Being that, that code in the question it is not using the concept of Multiple Inheritance. It is just Multiple Classes extending the same class.

2 Comments

You are describing 3 scenario's that aren't multiple inheritance. Interfaces aren't inheritance as they don't extend the current class with parent implementations or properties. Sequential inheritance is single inheritance. (you inherit from your parent class, whatever the parent class actually has). I think your 3rd point is correct though the OP was confused about extending a class multiple times and thought it was multiple inheritance.
I've corrected my use of multiple inheritance :)
1

This is not multiple inheritance. Multiple inheritance would be when one class extends 2 other classes not when 2 different classes extend the same class. You can sort of get around multiple inheritance by creating interfaces. Java classes can implement as many interfaces as they want but they can only extend one class.

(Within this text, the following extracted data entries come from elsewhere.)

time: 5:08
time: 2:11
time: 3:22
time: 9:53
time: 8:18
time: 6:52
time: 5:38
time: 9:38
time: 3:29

Not multiple inheritance(supported):

class Student extends Person

class Prof extends Person

Multiple inheritance(not supported):

class Student extends Person, Teenager

Comments

1

there is no multiple inheritance in this....

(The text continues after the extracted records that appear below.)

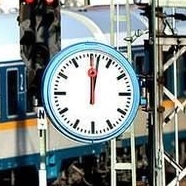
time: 12:02
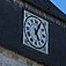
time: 5:04
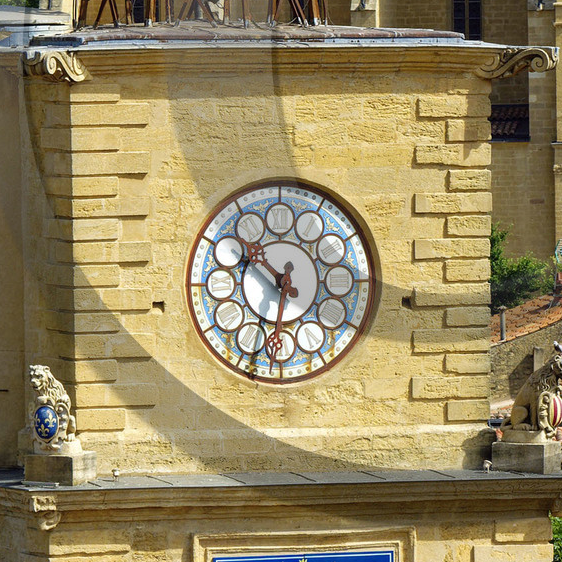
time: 10:32
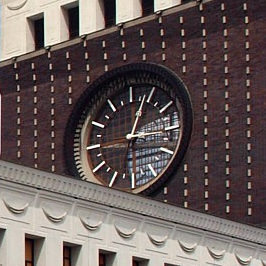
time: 3:03
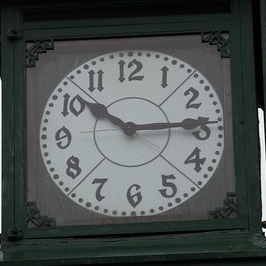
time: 10:14
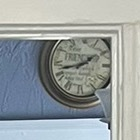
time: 1:42
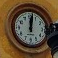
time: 12:01
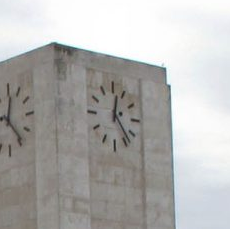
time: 12:23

multiple inheritance is where one class is extended from two or more classes

Comments

1

Multiple inheritance would be inheriting from more than one class e.g.

BaseA    BaseB
 ^         ^   
  \       /
   \     /
    \   /
  DerivedA

Your example is single inheritance, occurring twice from the same base class:

        BaseA
          ^  
        /  \
       /    \
      /      \
  DerivedA  DerivedB 

Comments

0

enter image description here

This is the flow digaram of your code .Here there is no multiple inheritence concept

Comments

0

Formerly put, multiple inheritance would look like this:

class SomePerson extends Student, Prof //invalid
{...}

Java does not allow this type of multiple inheritance (with classes) but it does allow multiple classes inheriting from the same class, like in your example.

1 Comment

Thanks for clearing my confusions.. now i am clear..
0

Yes Java doesn't support multiple inheritance. You cannot extend two classes like this

public class A extends B, C

Your code is some what like this

public class A
{
   public class B extends A
   {

   }

    public class C extends A
   {

   }
}

This is the concept of inner classes and this is not multiple inheritance.